── TEXTE SOURCE

La lecture du projet de loi n°2020/30 présenté à la Chambre des députés par le chef du gouvernement en vue d’obtenir la possibilité de légiférer par le biais de décrets-lois pourrait laisser penser à un projet de loi présenté dans le cadre tracé par l’article 70 alinéa 2 de la Constitution tunisienne de 2014. En droit, cet article s’appelle « acte d’habilitation ». Pour sa mise en œuvre un autre acte est nécessaire : la loi de délégation ; celle qui sera soumise au vote parlementaire.
Une lecture plus attentive dudit projet de loi révèle par contre une procédure peu adéquate avec les textes constitutionnels ainsi qu’avec les objectifs poursuivis, du moins annoncés. En effet, et sans qu’il y ait besoin de rentrer dans les débats doctrinaux - assez complexes – , il est communément convenu que la délégation est le procédé par lequel une autorité constitutionnelle ou administrative charge une autre autorité constitutionnelle ou administrative d’agir à sa place dans un domaine déterminé, pour une période déterminée et ce conformément à un texte constitutionnel ou législatif en vigueur (l’acte d’habilitation). Eu égard à cette définition simple, la délégation est plutôt un acte volontaire issu de l’initiative de la partie délégatrice. Selon les termes de l’article 70, elle ne pourrait faire l’objet d’une demande par le chef du gouvernement. Et ce contrairement à l’article 38 de la Constitution française qui indique clairement que le gouvernement « peut, pour l'exécution de son programme, demander au Parlement l'autorisation de prendre par ordonnances, pendant un délai limité, des mesures qui sont normalement du domaine de la loi ».

────
── DONNÉES FOURNIES

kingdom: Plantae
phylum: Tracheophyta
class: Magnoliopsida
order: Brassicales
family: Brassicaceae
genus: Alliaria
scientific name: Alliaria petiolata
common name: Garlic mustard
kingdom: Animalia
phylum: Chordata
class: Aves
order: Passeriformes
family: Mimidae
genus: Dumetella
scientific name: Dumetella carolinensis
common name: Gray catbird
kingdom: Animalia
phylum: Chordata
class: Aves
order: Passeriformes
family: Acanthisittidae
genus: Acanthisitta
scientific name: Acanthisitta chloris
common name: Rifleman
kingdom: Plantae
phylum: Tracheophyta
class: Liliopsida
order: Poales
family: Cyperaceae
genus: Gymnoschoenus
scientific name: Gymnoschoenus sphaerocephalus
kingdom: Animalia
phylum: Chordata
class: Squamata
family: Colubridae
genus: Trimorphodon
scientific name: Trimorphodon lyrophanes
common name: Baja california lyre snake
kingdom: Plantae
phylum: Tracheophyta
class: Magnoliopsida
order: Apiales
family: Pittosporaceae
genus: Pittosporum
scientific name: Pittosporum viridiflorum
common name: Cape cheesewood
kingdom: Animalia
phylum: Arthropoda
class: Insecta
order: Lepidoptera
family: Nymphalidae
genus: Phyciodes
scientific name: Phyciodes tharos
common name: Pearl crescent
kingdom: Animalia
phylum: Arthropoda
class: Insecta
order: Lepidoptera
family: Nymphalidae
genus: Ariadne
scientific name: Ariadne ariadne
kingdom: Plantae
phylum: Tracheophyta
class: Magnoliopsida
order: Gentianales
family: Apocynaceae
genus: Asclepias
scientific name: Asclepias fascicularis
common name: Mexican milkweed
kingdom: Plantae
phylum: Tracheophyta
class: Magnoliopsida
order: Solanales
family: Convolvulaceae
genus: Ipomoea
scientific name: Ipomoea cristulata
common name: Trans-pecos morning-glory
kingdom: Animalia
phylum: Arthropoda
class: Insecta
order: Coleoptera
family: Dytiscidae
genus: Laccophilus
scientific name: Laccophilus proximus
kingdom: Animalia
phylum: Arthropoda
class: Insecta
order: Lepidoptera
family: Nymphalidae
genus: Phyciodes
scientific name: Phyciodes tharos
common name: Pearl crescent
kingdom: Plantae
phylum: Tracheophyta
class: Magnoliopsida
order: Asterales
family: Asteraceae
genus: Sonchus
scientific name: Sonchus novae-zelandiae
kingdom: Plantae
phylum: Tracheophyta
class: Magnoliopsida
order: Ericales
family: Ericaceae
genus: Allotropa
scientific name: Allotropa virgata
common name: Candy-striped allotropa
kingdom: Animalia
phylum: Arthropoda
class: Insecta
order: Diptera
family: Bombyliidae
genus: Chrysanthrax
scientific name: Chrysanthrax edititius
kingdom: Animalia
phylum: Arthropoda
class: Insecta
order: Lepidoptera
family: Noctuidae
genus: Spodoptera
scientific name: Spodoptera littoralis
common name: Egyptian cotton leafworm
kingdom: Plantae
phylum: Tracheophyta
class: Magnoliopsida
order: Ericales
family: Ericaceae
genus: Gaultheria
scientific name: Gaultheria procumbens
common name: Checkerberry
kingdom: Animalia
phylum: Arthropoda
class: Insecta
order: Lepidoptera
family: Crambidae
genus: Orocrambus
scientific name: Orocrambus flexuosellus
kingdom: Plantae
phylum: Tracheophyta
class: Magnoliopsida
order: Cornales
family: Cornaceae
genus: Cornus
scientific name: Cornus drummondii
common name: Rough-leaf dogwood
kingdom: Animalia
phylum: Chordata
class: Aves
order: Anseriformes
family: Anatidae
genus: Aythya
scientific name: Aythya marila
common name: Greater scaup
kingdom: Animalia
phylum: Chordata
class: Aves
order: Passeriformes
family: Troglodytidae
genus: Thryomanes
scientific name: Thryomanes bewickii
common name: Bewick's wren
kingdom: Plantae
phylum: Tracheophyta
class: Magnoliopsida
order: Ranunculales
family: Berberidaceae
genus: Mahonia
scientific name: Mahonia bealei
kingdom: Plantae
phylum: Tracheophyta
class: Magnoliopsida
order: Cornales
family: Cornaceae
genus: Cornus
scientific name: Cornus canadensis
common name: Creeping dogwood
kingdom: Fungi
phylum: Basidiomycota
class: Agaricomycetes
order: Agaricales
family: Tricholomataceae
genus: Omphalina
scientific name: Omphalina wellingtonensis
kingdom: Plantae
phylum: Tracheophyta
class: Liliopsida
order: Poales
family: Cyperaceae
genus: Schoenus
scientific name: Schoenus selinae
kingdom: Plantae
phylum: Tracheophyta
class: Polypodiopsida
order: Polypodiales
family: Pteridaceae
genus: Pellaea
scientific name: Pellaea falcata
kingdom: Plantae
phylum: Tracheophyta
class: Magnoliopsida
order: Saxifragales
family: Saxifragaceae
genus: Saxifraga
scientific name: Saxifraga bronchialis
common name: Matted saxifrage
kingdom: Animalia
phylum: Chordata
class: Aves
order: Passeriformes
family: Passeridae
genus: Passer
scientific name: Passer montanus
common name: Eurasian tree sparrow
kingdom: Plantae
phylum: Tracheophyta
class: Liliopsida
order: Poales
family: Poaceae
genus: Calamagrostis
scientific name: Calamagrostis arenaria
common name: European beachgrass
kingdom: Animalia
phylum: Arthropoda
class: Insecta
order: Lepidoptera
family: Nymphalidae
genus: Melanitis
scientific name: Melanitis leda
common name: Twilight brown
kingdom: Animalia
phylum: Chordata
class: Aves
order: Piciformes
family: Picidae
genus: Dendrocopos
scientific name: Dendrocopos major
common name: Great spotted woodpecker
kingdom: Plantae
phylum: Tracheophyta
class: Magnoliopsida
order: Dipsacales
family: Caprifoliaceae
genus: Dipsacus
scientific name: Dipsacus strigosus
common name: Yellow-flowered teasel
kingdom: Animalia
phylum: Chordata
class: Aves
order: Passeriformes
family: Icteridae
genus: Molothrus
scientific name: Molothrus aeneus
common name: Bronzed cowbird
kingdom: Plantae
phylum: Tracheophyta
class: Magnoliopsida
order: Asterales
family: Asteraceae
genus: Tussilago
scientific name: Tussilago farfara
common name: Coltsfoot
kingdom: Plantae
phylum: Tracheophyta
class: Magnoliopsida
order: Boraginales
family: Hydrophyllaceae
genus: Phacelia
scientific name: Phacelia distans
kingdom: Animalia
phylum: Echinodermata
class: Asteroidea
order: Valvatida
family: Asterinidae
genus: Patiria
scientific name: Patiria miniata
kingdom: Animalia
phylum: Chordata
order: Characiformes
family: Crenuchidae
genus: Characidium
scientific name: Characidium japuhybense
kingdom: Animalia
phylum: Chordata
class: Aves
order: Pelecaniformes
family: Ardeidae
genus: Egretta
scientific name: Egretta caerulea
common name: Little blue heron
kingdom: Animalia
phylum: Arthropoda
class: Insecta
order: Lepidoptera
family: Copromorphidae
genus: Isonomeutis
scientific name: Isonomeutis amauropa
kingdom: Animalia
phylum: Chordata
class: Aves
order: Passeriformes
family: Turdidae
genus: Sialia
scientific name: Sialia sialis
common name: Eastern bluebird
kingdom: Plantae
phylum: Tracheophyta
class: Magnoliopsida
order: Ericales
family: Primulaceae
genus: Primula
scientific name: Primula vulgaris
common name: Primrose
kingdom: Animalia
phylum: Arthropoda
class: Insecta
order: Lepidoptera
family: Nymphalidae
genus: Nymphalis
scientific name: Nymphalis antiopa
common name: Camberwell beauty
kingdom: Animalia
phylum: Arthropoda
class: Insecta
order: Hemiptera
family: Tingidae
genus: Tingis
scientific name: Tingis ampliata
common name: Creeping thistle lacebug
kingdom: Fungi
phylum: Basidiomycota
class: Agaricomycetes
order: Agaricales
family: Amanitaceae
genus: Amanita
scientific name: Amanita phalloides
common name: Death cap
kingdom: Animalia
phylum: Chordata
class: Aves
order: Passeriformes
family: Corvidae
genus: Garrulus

────

CONSIGNE
Modifiez le texte source en reprenant tout le passage qui va de « La lecture du » jusqu'à « au vote parlementaire. », et remplacez-y « Chambre des députés » par « Assemblée des représentants du peuple ». Les lignes fournies ne sont pas nécessaires.

RÉPONSE COMPLÈTE
La lecture du projet de loi n°2020/30 présenté à la Assemblée des représentants du peuple par le chef du gouvernement en vue d’obtenir la possibilité de légiférer par le biais de décrets-lois pourrait laisser penser à un projet de loi présenté dans le cadre tracé par l’article 70 alinéa 2 de la Constitution tunisienne de 2014. En droit, cet article s’appelle « acte d’habilitation ». Pour sa mise en œuvre un autre acte est nécessaire : la loi de délégation ; celle qui sera soumise au vote parlementaire.